**SET PROBLEM**:
Please copy these lines with "common name" changed to "vernacular name" everywhere it appears, keeping everything else as it is. Leave the pictures out.

»»

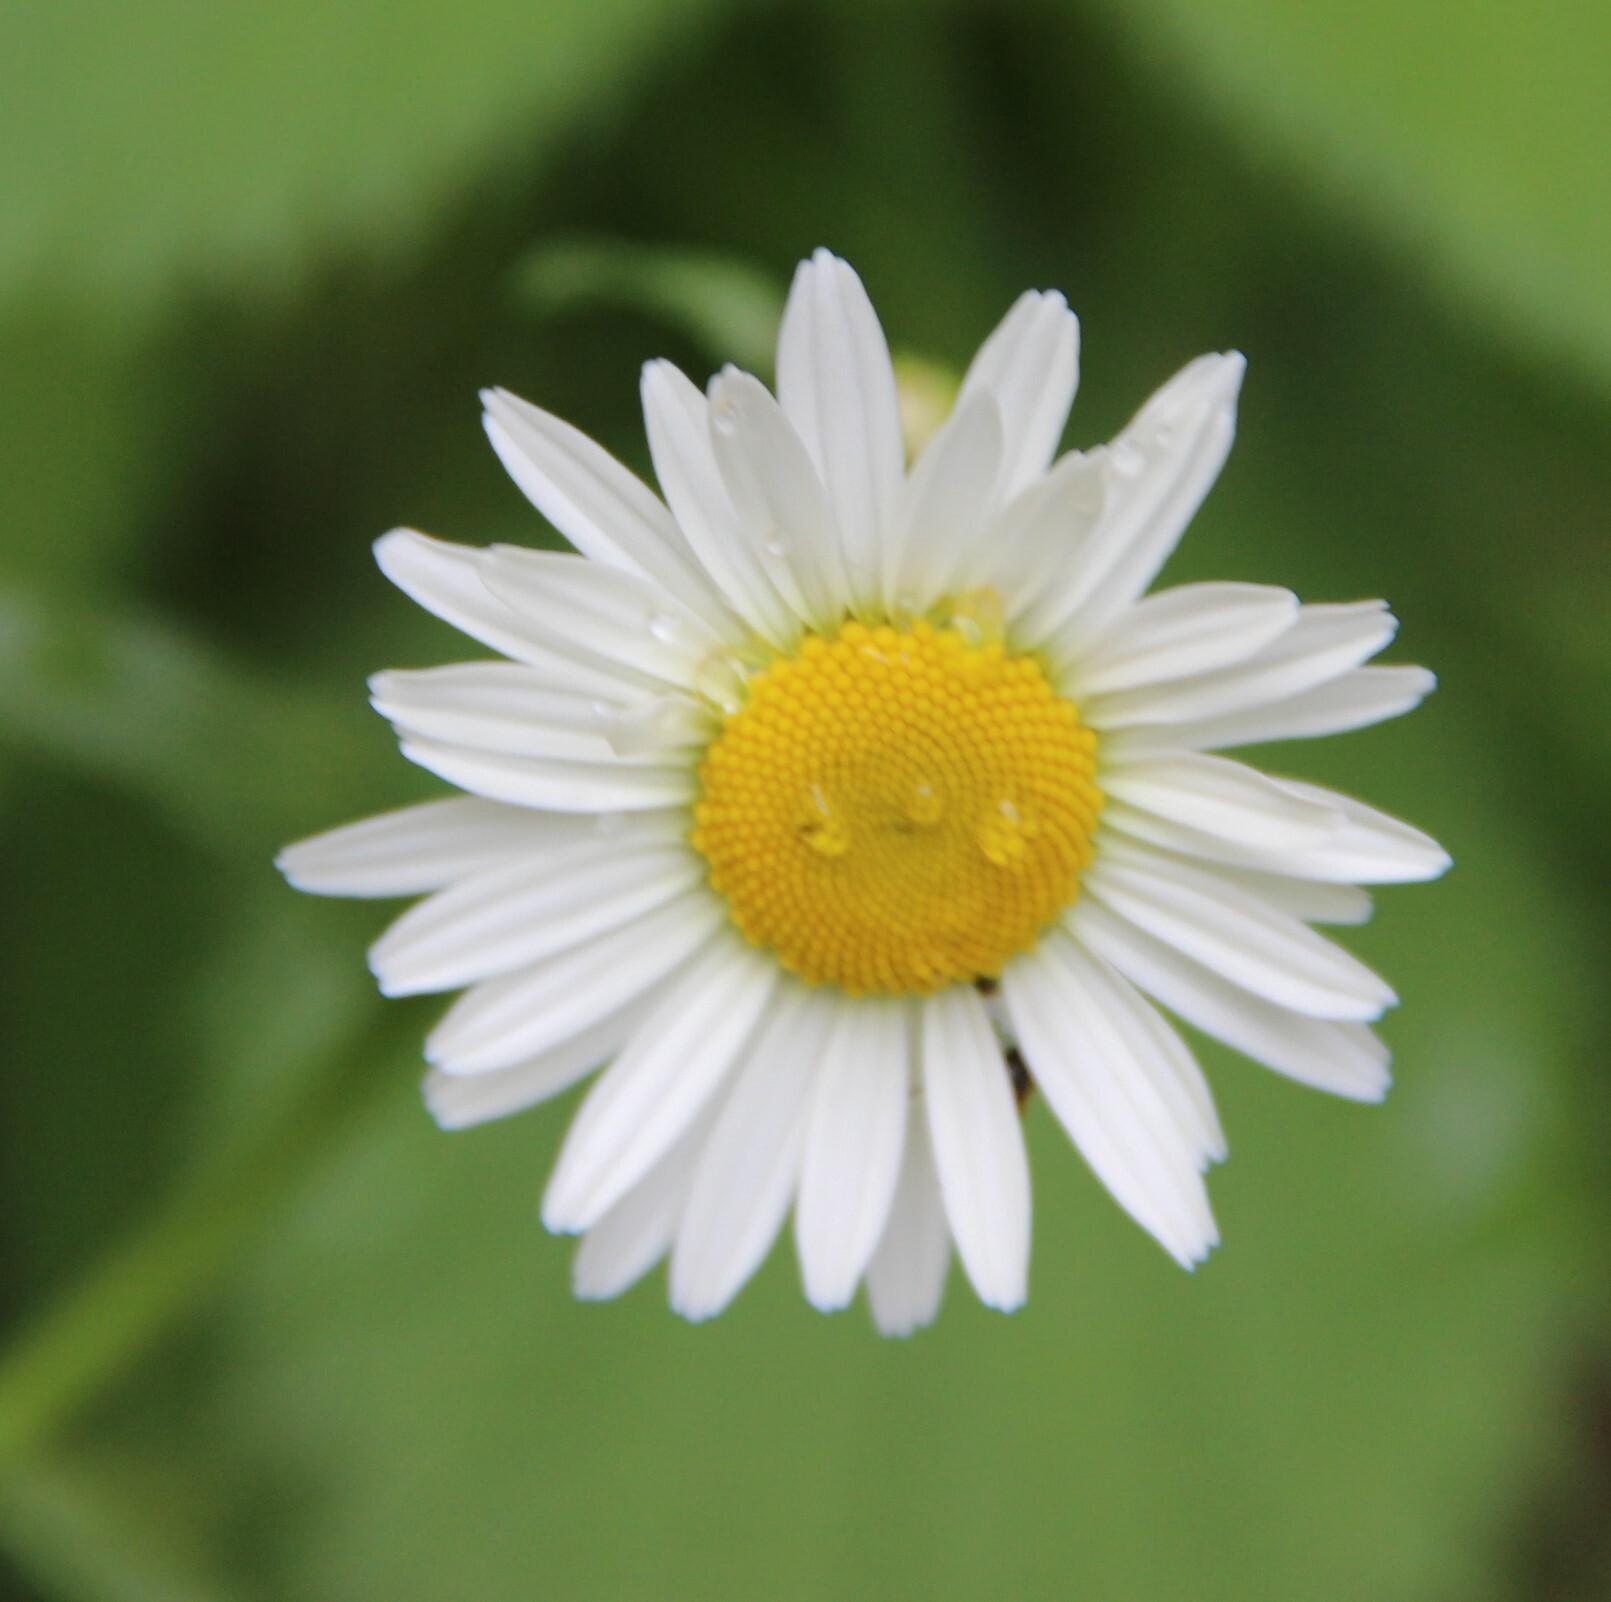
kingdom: Plantae
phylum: Tracheophyta
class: Magnoliopsida
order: Asterales
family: Asteraceae
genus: Leucanthemum
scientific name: Leucanthemum vulgare
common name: Oxeye daisy
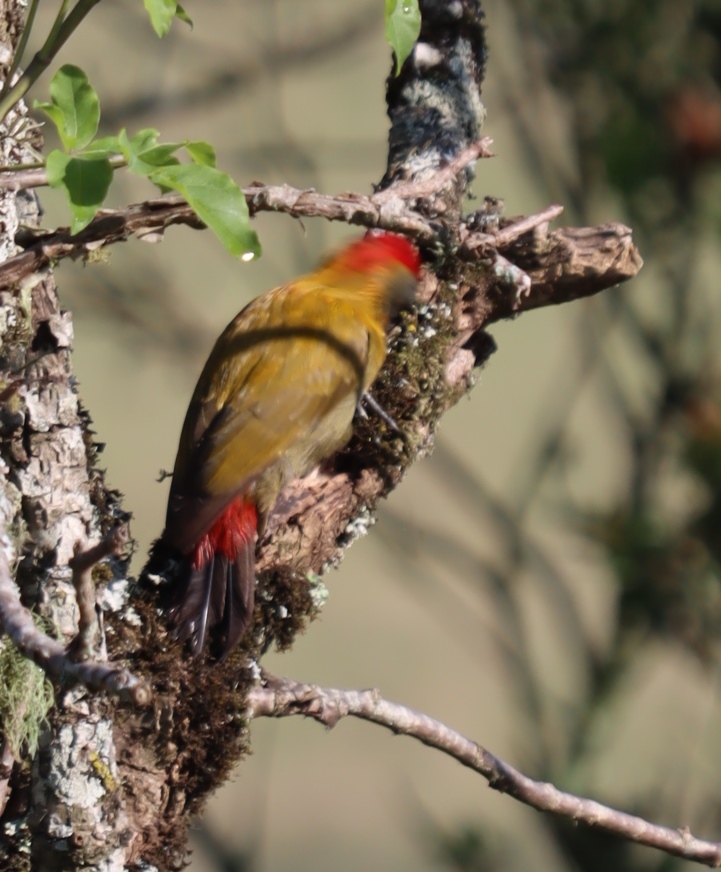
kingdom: Animalia
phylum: Chordata
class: Aves
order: Piciformes
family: Picidae
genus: Dendropicos
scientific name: Dendropicos griseocephalus
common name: Olive woodpecker
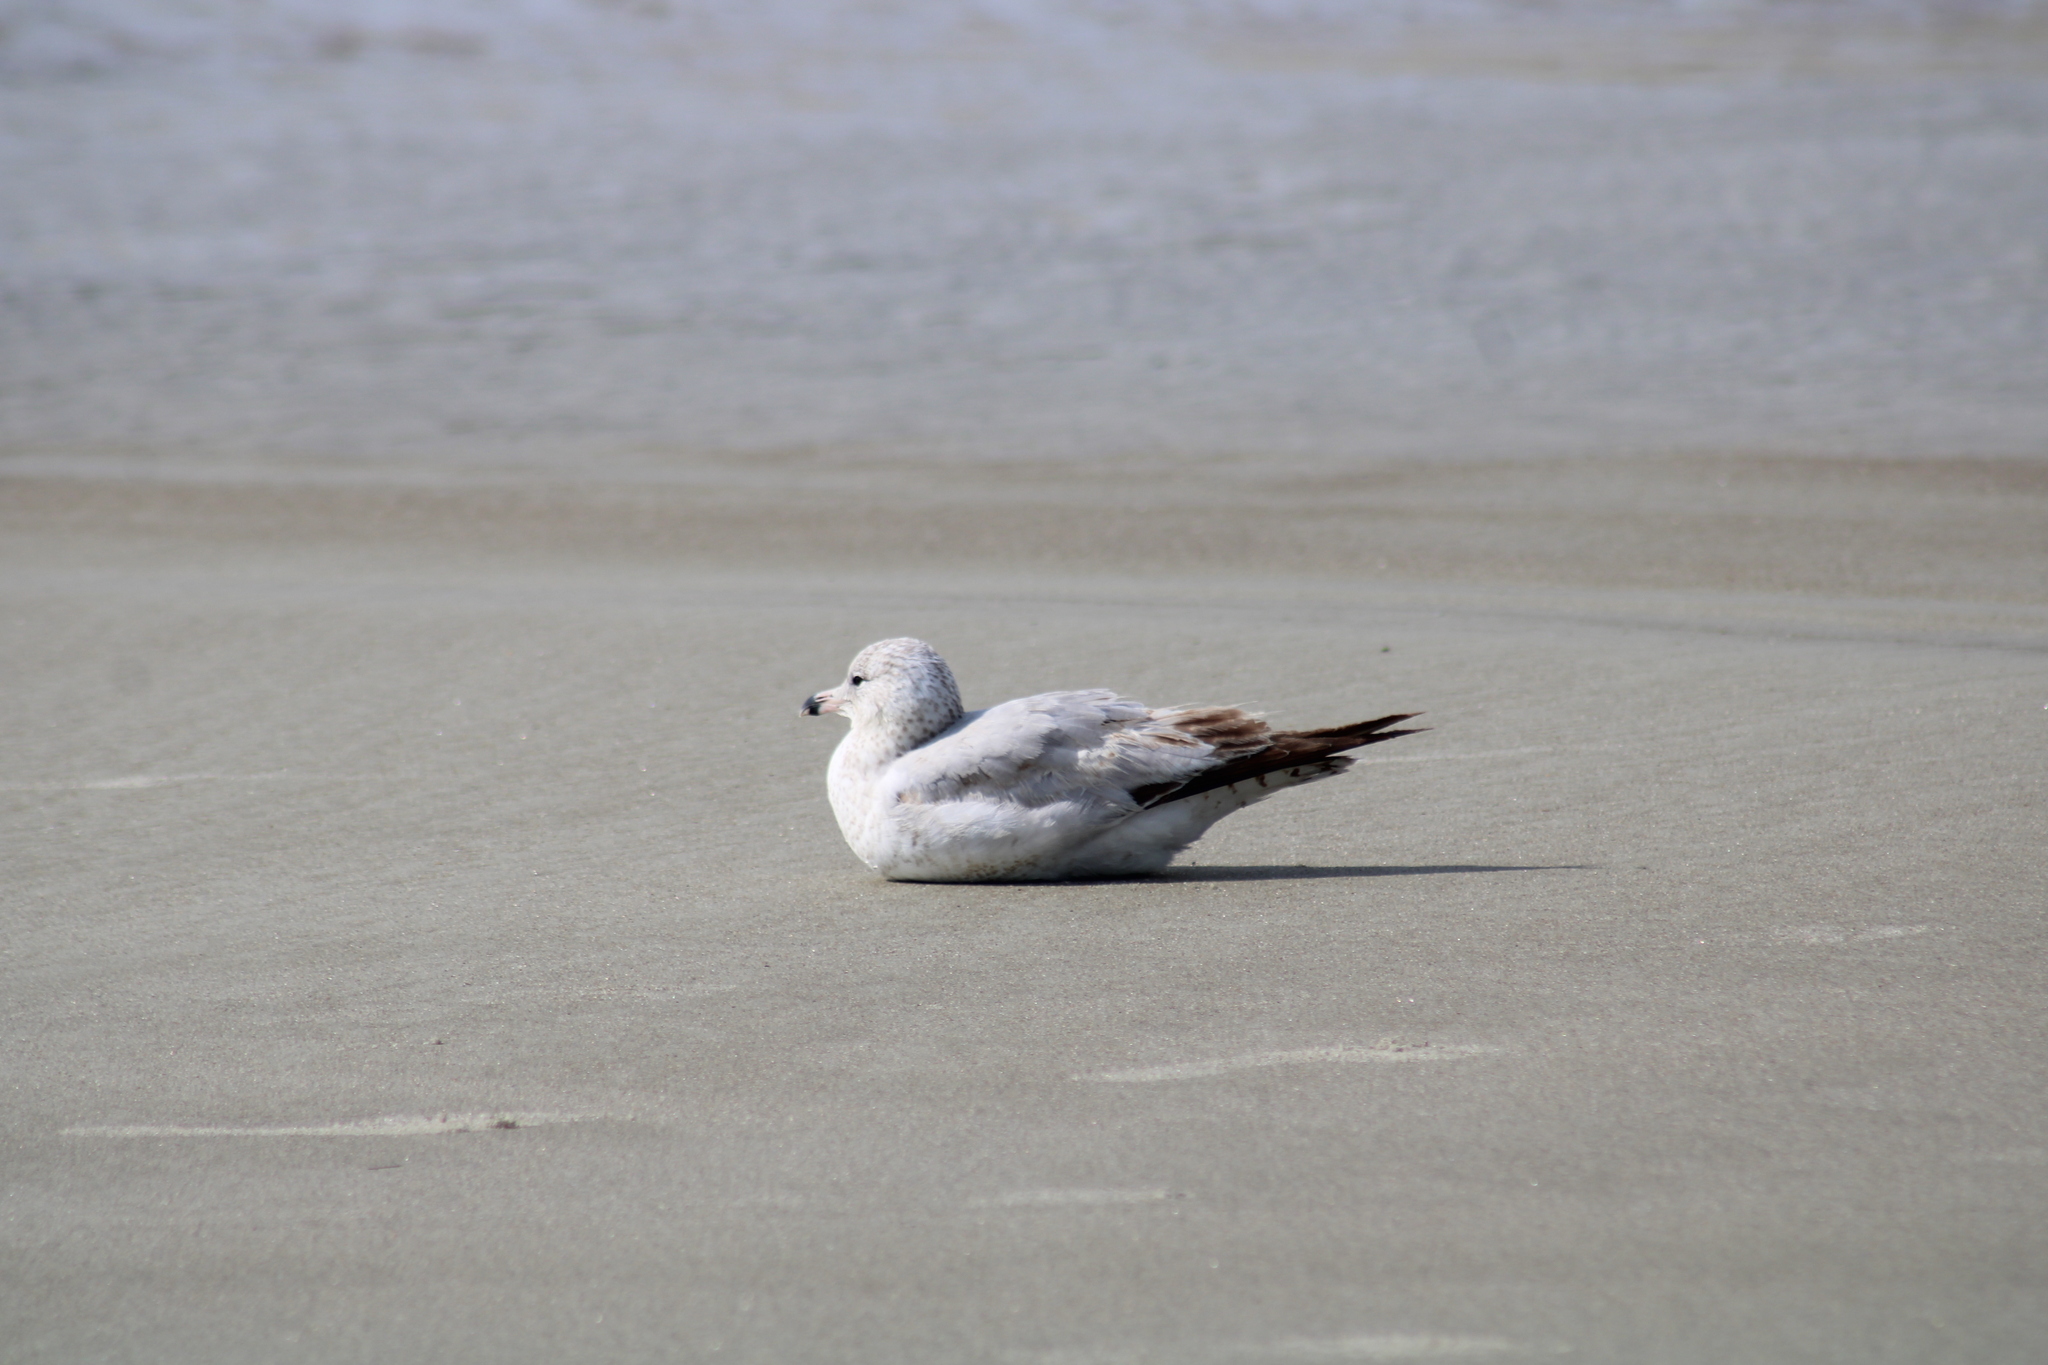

««

**ANSWER TO THIS EXERCISE**:
kingdom: Plantae
phylum: Tracheophyta
class: Magnoliopsida
order: Asterales
family: Asteraceae
genus: Leucanthemum
scientific name: Leucanthemum vulgare
vernacular name: Oxeye daisy
kingdom: Animalia
phylum: Chordata
class: Aves
order: Piciformes
family: Picidae
genus: Dendropicos
scientific name: Dendropicos griseocephalus
vernacular name: Olive woodpecker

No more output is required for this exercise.